* _Reading passage_:

---+---

Back to Lindsay's friendly pestering, I finally agreed to help on a take-down team. It's taken me this long primarily because I was so overworked and busy before, that I couldn't add "one more thing" to my plate. Now that the database project is done, I have more time on my hands. But even more importantly, I also made two conscious decisions in the last few months: 1) that I will not let myself work on Sundays (which alleviates the urgency I used to feel after church to rush home to get work done), and 2) that I want to be more involved in my church communities. Therefore, in the interest of getting to know more people - and once more let's be honest: in a selfish hope of getting to know a particular person... - I asked Lindsay to put me on a team. Joe joined, too, since he and I always hang out after the service anyway. Take-down teams work two weeks on, two weeks off, and the timing there worked perfectly around my trip to LA.

October 21st, at long last, I donated blood again! (Donation #19: Successful) It's taken three years to get re-instated as a blood donor, and it felt so good finally to be back. As frustrating as my three-year hiatus was, I always try to learn something from my set-backs; the spiritual lesson I learned here is that I placed a lot of my self-worth and value in the fact that I was a donor, in the same way I still place too much value in my career, income, business, and overall busy-ness, rather than in who God sees me to be. Coming down off that shaky platform has been one of my goals over the last year and I continue to wrestle with it. My over-spiritualization of my donor experience rests on the belief God is giving me a second chance to be a little more grounded, and not let my donor status define who I am.

At the end of October I flew out to beautiful downtown Burbank (Los Angeles area) to visit friends and vacation. Highlights included:
  • Visiting my favorite church, Mosaic.
  • Hanging out with my friends Anne, Bernadett, Melanie, Matt, Mitch, Brooke, Laura, and also some new friends this trip: Rosemary, Victoria, and Liz.
  • Seeing Keeley, an actress from my second movie, in a play at her college.
  • Meeting lots of Anne and Bernadett's sword fighting classmates at a combination Halloween / birthday party they hosted for Bernadett (her BD is on Halloween); one of their instructors taught me how to crack a whip, and someone else from the class brought some fancy light-up lightsabers - duels (with vocal soundtracks) were had.
  • Listening to musician Megan Arial at Universal Studios City Walk. I'd seen her play there last year when I visited also, so I made it a point to hear her again this year.
  • Seeing Laura Hall's band perform at the Republic of Pie, a lovely coffee shop near Burbank (you may know Laura as the pianist on "Whose Line is it Anyway?"). We got to meet Laura and her husband Rick, and they are both delightful, lovely people.
  • Visiting the Getty Center, Griffith park, and the Santa Monica promenade.
  • Buying paintings for my work cube and at home (same store I'd visited in January 2012).
  • Driving a really nice rental car.
  • Having long, meaningful conversations, late into the night.

I could keep going, but then I'd never be able to move on to Parts 2, 3, and 4 of this blog series. So let's pretend we're now caught up to present day. Keep in mind everything here was in addition to many dinners and phone dates with friends and family, a lot of audiobook listening (The Shack, the Mercy Thompson series, the Star Wars Thrawn Trilogy, Rob Bell's new book, and the novel versions of Star Wars episodes I & II, which have made me hate JarJar Binks even more than I did from the movies), and listening to dozens of awesome sermons from a New York preacher named Timothy Keller. It has been a busy, busy year!

---+---

* _Dataset excerpts_:
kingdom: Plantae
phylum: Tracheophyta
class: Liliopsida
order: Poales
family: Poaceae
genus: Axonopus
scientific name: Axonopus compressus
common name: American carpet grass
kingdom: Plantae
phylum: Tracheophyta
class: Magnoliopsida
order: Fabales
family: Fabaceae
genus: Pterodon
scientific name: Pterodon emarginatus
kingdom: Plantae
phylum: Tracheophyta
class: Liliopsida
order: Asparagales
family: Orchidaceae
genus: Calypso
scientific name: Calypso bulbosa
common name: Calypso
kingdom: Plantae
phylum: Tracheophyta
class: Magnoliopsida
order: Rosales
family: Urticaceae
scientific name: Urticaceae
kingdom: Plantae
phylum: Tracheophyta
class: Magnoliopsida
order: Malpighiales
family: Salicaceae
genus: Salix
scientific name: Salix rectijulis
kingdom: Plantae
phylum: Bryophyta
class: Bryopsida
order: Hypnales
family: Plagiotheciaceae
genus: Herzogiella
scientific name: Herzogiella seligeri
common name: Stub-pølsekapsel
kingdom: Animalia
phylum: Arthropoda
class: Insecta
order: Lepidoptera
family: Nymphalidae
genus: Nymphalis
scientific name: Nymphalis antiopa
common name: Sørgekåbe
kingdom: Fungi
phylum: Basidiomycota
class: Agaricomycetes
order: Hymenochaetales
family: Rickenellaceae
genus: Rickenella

---+---

* _Work instructions_:
1. Does each statement agree with the blog post above? Answer yes or no for each, and quote the words of the post that decide it.
(a) Take-down teams work two weeks on and two weeks off.
(b) Getting re-instated as a blood donor took five years.
(c) The trip to Burbank took place at the end of October.
2. Translate this sentence from the blog post into Spanish: "I'd seen her play there last year when I visited also, so I made it a point to hear her again this year."
3. Reproduce the part of the blog post that opens with the words containing "At the end of" and closes with "Victoria, and Liz.".

* _Solutions per task_:
1.
(a) Yes: "Take-down teams work two weeks on, two weeks off"
(b) No: "It's taken three years to get re-instated as a blood donor"
(c) Yes: "At the end of October I flew out to beautiful downtown Burbank"

2. La había visto tocar allí el año pasado, cuando también fui de visita, así que me propuse escucharla de nuevo este año.

3.
At the end of October I flew out to beautiful downtown Burbank (Los Angeles area) to visit friends and vacation. Highlights included:
  • Visiting my favorite church, Mosaic.
  • Hanging out with my friends Anne, Bernadett, Melanie, Matt, Mitch, Brooke, Laura, and also some new friends this trip: Rosemary, Victoria, and Liz.